A teoria formulada por Breuer e Freud na ocasião, é a da existência de “estados hipnóides”.  Tais “estados” tinham como  característica peculiar o fato de se constituírem como grupos isolados de representações demasiadamente investidas capazes de alienarem-se enquanto associações do resto da consciência, provocando uma dissociação psíquica constitucional. O ataque histérico, seria a emergência de um estado hipnóide que se encontraria completamente desconectado da consciência vigente do sujeito.  Nas “comunicações preliminares”, Breuer e Freud explicitam a relação direta entre os “estados hipnóides” e a estrutura histérica: “...a divisão da consciência, que é tão marcante nos casos clássicos conhecidos sob a forma de ‘double conscience’, acha-se presente em grau rudimentar em toda histeria(...)”.(48)

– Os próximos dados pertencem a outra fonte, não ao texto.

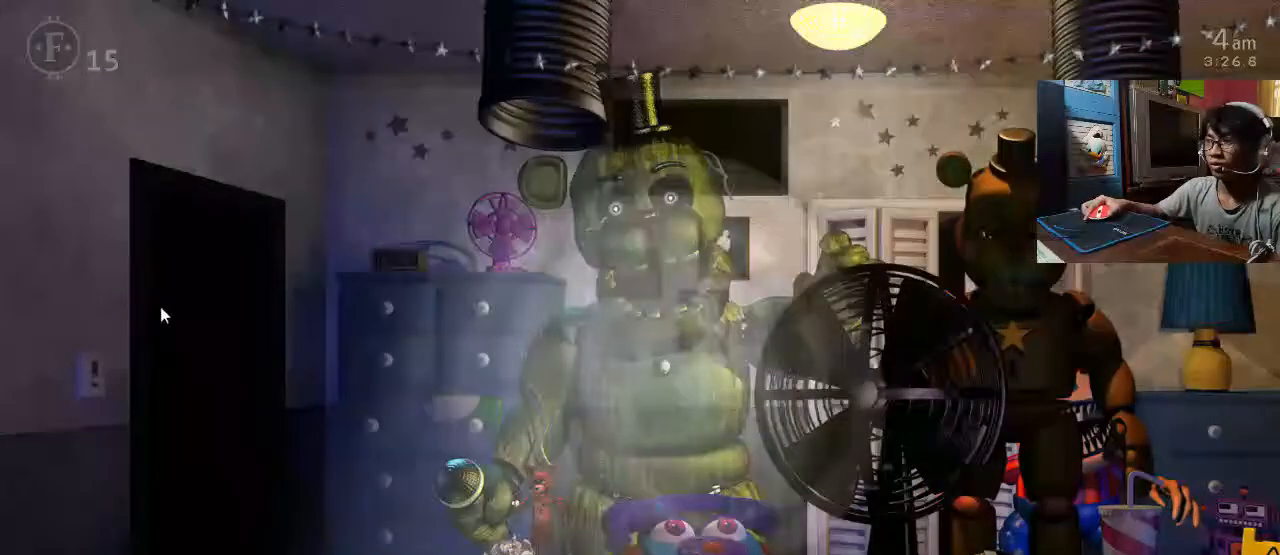
{"keys": ["z"], "mouse": [], "events": []}
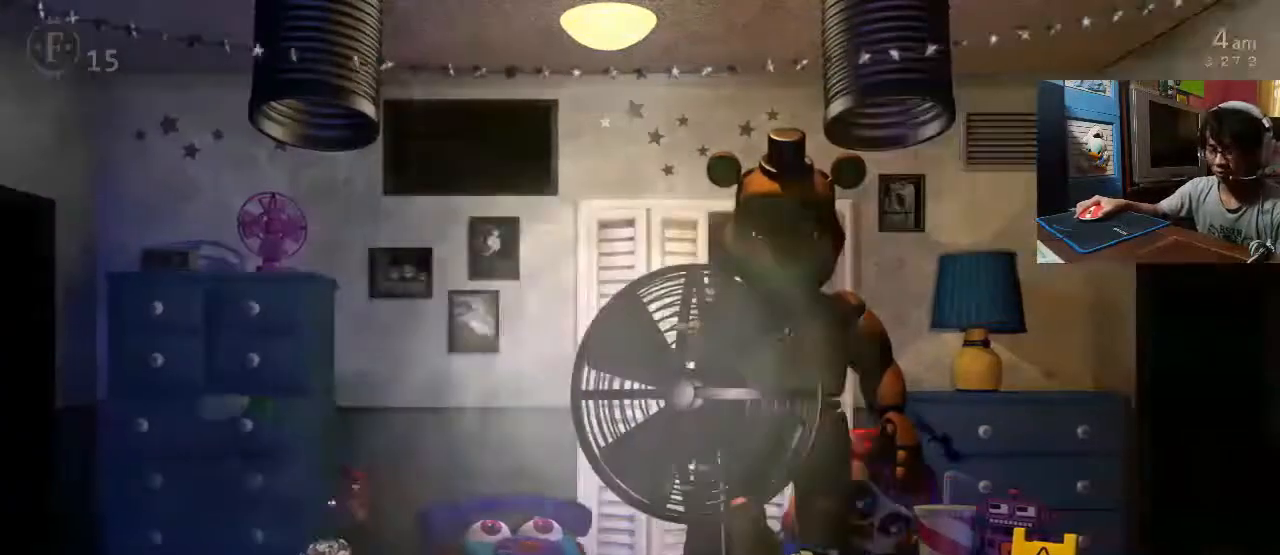
{"keys": [], "mouse": [], "events": [[340, "z", "up"]]}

Breuer, cedo, pôde notar, ao lado dos estados de “absense”, uma inclinação da paciente a realizar o que ele chamou de “teatro particular”.  Com isso ele desde cedo pôde se interessar e  apontar para uma capacidade fantasística  de Anna O., capacidade essa que fazia com que ela se entregasse à um exercício de “criar historinhas”  onde era capaz de viver verdadeiros contos de fada.  Breuer se interessou por essas “historinhas”.  Mais que isso ele se deu conta de que elas tinham uma função no estado psíquico da paciente.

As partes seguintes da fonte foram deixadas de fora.